Мама плюнула афганцу на грудь и собралась уходить. Но тут к ним из толпы дерущихся подошел еще один. Одетый точно так же: полосатая майка, рубашка, только в нормальных брюках, валенках и в клетчатом пальто, коротком, с вылезшим воротником из искусственного меха.
– Извините, женщина. Он у нас устал немножко.
Второй афганец схватил борзого за плечи, выровнял его, отряхнул и набросил на него всю в наледи то ли куртку, то ли пальто – видимо, борзой потерял его в драке и не мог сам надеть.
– Устал он! Да вы все тут устали. Тюрьма по вам устала плакать. Сколько можно людей пугать?
Мама снова развернула Сашу, чтобы уходить, и снова не ушла. Второй афганец зло, но без ненависти, посмотрел на них, как тот же карась со сковородки.
– Вы-то от чего устали, женщина? Виталик, может, родину защищал. Вас. Он здоровье свое потерял, чтобы вы тут спокойно ходили, пили, ели, а вы его по голове. Так нельзя… Нельзя, – безусый, белобрысый и совсем не тощий афганец поправил на борзом одежду, проверил пуговицы.
– Чего нельзя-то? Чего нельзя? – разозлилась мама.
– Нельзя не слушать человека, женщина. У человека горе в душе. Большое горе.
– Горе у него… философ. Тьфу! У меня, может, тоже горе. У меня ребенка кормить нечем, валенки у нее дырявые, из сапог выросла. Что-то я не хватаю людей на улице горем своим им в лицо тыкать.
– Да я… я же… Вы поймите, женщина, – снова загнусавил борзой, – вы поймите, я же хочу, чтобы вы нас просто поняли. Выслушали. Сегодня такой день, такой день.
– Не хочу я об этом слушать! Не хочу! И тяпку свою убери, – зарычала мама, отмахнулась от культи борзого и потащила Сашу к палаткам.
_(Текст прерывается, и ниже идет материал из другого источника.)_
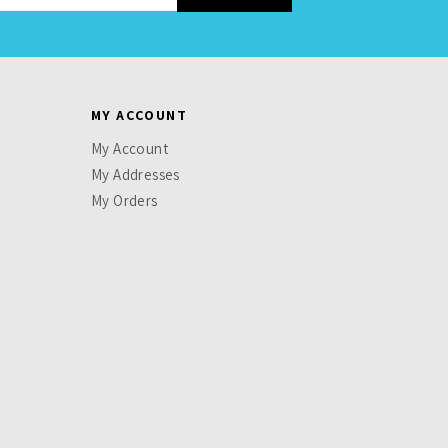
MY ACCOUNT
My Account
My Addresses
My Orders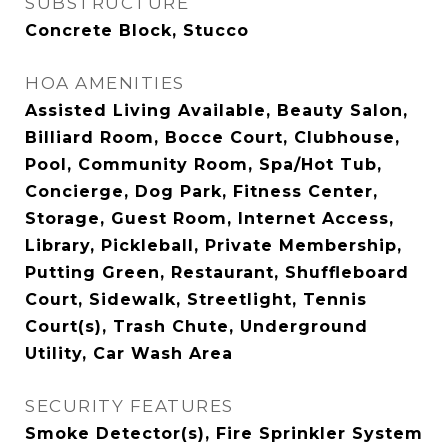
SUBSTRUCTURE
Concrete Block, Stucco
HOA AMENITIES
Assisted Living Available, Beauty Salon,
Billiard Room, Bocce Court, Clubhouse,
Pool, Community Room, Spa/Hot Tub,
Concierge, Dog Park, Fitness Center,
Storage, Guest Room, Internet Access,
Library, Pickleball, Private Membership,
Putting Green, Restaurant, Shuffleboard
Court, Sidewalk, Streetlight, Tennis
Court(s), Trash Chute, Underground
Utility, Car Wash Area
SECURITY FEATURES
Smoke Detector(s), Fire Sprinkler System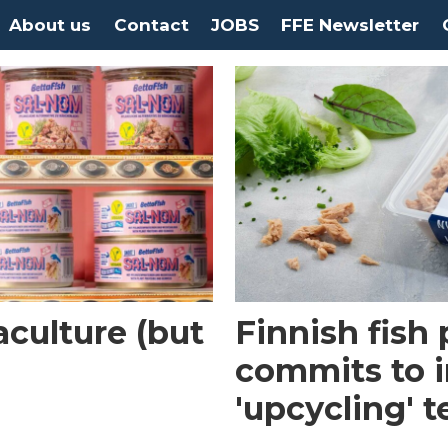
About us
Contact
JOBS
FFE Newsletter
culture (but
Finnish fish
commits to i
'upcycling' 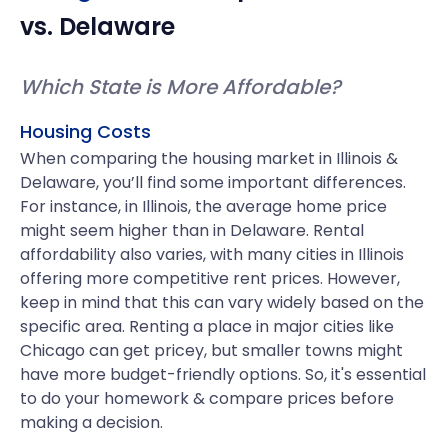
vs.
Delaware
Which State is More Affordable?
Housing Costs
When comparing the housing market in Illinois &
Delaware, you’ll find some important differences.
For instance, in Illinois, the average home price
might seem higher than in Delaware. Rental
affordability also varies, with many cities in Illinois
offering more competitive rent prices. However,
keep in mind that this can vary widely based on the
specific area. Renting a place in major cities like
Chicago can get pricey, but smaller towns might
have more budget-friendly options. So, it's essential
to do your homework & compare prices before
making a decision.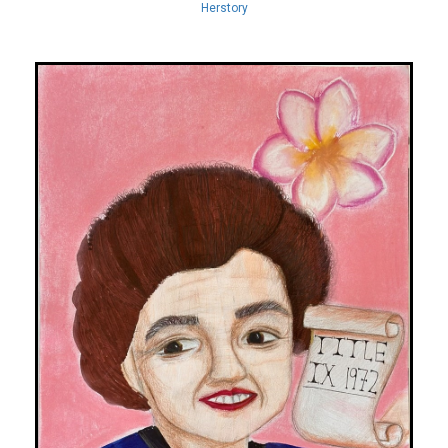
Herstory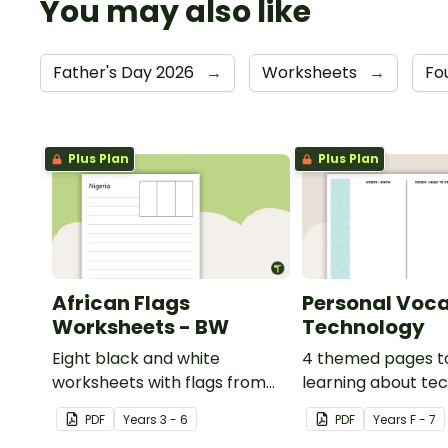
You may also like
Father's Day 2026
→
Worksheets
→
Fo
Plus Plan
Plus Plan
African Flags
Personal Voca
Worksheets - BW
Technology
Eight black and white
4 themed pages t
worksheets with flags from
learning about te
Africa.
content vocabular
PDF
Year
s
3 - 6
PDF
Year
s
F - 7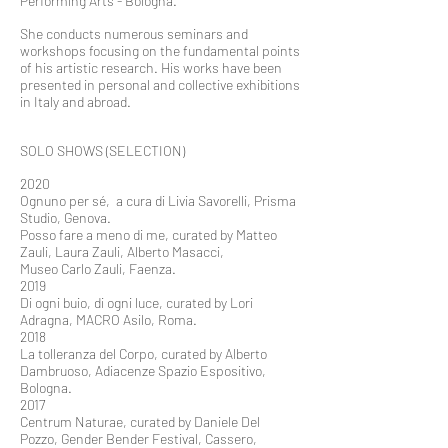
Performing Arts - Bologna.
She conducts numerous seminars and
workshops focusing on the fundamental points
of his artistic research. His works have been
presented in personal and collective exhibitions
in Italy and abroad.
SOLO SHOWS (SELECTION)
2020
Ognuno per sé, a cura di Livia Savorelli, Prisma
Studio, Genova.
Posso fare a meno di me, curated by Matteo
Zauli, Laura Zauli, Alberto Masacci,
Museo Carlo Zauli, Faenza.
2019
Di ogni buio, di ogni luce, curated by Lori
Adragna, MACRO Asilo, Roma.
2018
La tolleranza del Corpo, curated by Alberto
Dambruoso, Adiacenze Spazio Espositivo,
Bologna.
2017
Centrum Naturae, curated by Daniele Del
Pozzo, Gender Bender Festival, Cassero,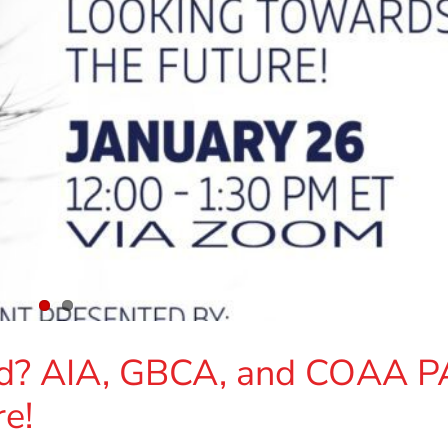
d? AIA, GBCA, and COAA P
e!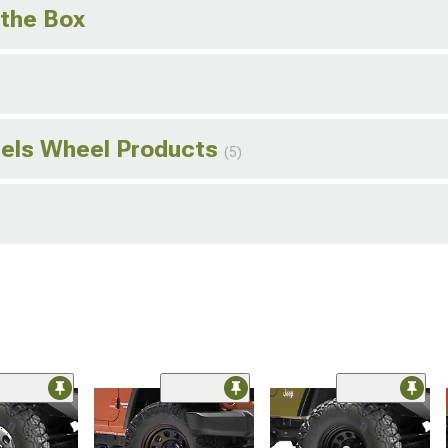
 the Box
els Wheel Products
(5)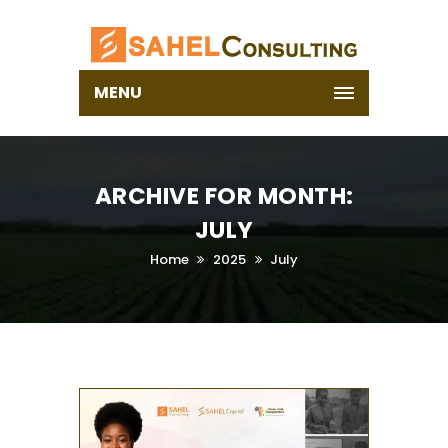
MENU
ARCHIVE FOR MONTH:
JULY
Home
2025
July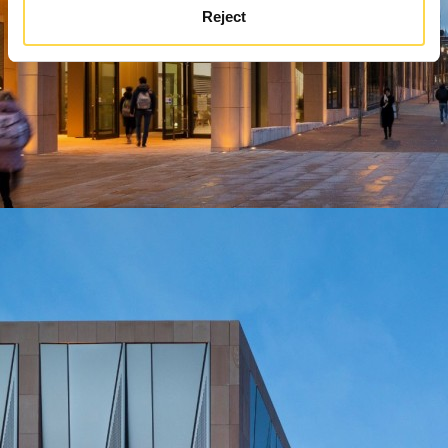
Reject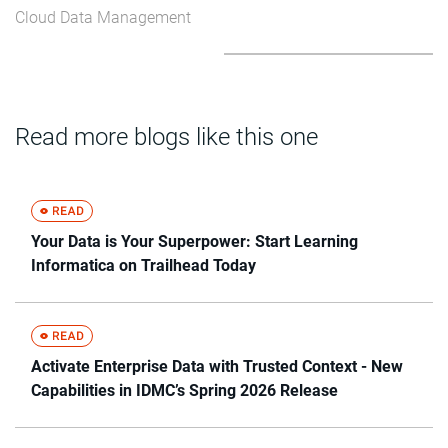
Cloud Data Management
Read more blogs like this one
Your Data is Your Superpower: Start Learning
Informatica on Trailhead Today
Activate Enterprise Data with Trusted Context - New
Capabilities in IDMC’s Spring 2026 Release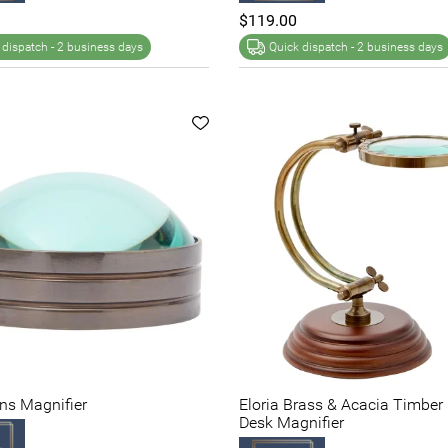
$119.00
 dispatch -
2 business days
Quick dispatch -
2 business days
ens Magnifier
Eloria Brass & Acacia Timber
Desk Magnifier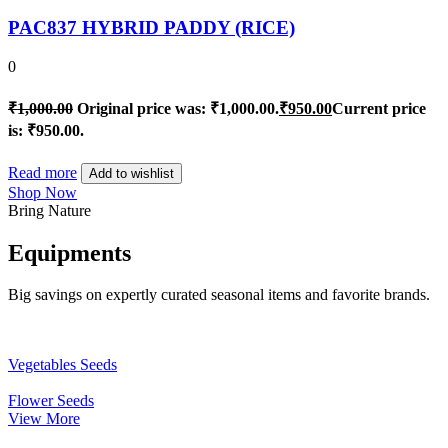
PAC837 HYBRID PADDY (RICE)
0
₹
1,000.00
Original price was: ₹1,000.00.
₹
950.00
Current price
is: ₹950.00.
Read more
Add to wishlist
Shop Now
Bring Nature
Equipments
Big savings on expertly curated seasonal items and favorite brands.
Vegetables Seeds
Flower Seeds
View More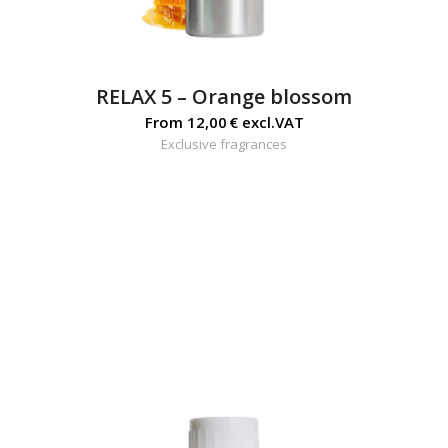
RELAX 5 – Orange blossom
From
12,00
€
excl.VAT
Exclusive fragrances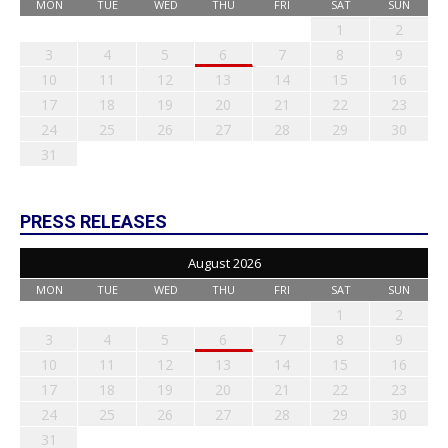
MON
TUE
WED
THU
FRI
SAT
SUN
1
2
3
4
5
6
7
8
9
10
11
12
13
14
15
16
17
18
19
20
21
22
23
24
25
26
27
28
29
30
31
PRESS RELEASES
August 2026
MON
TUE
WED
THU
FRI
SAT
SUN
1
2
3
4
5
6
7
8
9
10
11
12
13
14
15
16
17
18
19
20
21
22
23
24
25
26
27
28
29
30
31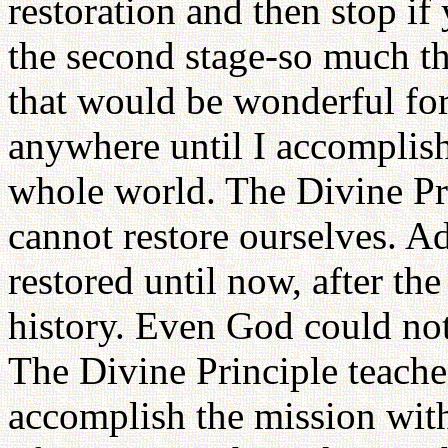
restoration and then stop i
the second stage-so much the
that would be wonderful for
anywhere until I accomplish
whole world. The Divine Pri
cannot restore ourselves. 
restored until now, after the
history. Even God could not
The Divine Principle teache
accomplish the mission with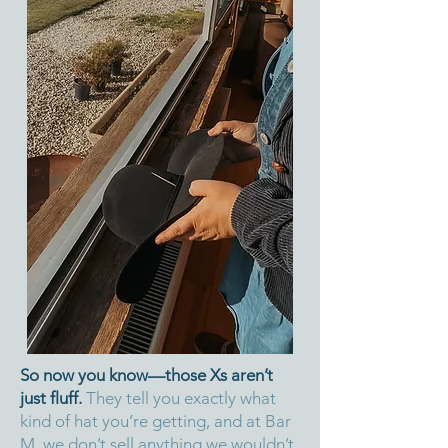
So now you know—those Xs aren’t
just fluff.
They tell you exactly what
kind of hat you’re getting, and at Bar
M, we don’t sell anything we wouldn’t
Тетенька с оторванным воротником отряхивала своего Славика, которого, уже без полушубка, наконец выпустили из драки. Увидев, что мама уходит, она закричала что-то вслед. Милицейская машина так и стояла у остановки, милиционеры сидели внутри. Саша оглядывалась на борзого и понимала, что больше его не боится. Раньше она боялась афганцев, их все боялись, а теперь – ненавидит. И не хочет на них смотреть. Кто такие афганцы, почему они всё время пьяные, почему их называют наркоманами, почему у них нет то рук, то ног, ей никто не объяснял. Они где-то воевали. Но где и когда? Где этот Афганистан? Она даже смотрела специально на карте – это так далеко от Тюмени. Они ездили один раз с мамой к дяде в Хабаровск. Четыре дня ехали. Это почти как до Афганистана. Очень далеко. Тюменцы-то им зачем сдались? Везти их туда. И что они там делали, где воевали, с кем? Почему они в тельняшках? Она же видела – там нет моря. И откуда они взялись теперь снова здесь? Почему не остались в своем Афганистане? Почему дергают людей на улице и требуют, чтобы их слушали? А Саша не хотела. Не хотела, чтобы ее тыкали носом в чужого человека, в чужую жизнь. Когда к ним подходил такой вот пьяный афганец, он всегда что-то объяснял. У него всегда была расстегнута куртка, и он всегда пытался порвать на себе коричневую, с зеленым оттенком рубашку, будто старался показать, что у него внутри. Схватить ее, Сашу, за шею и ткнуть туда, в свое нутро.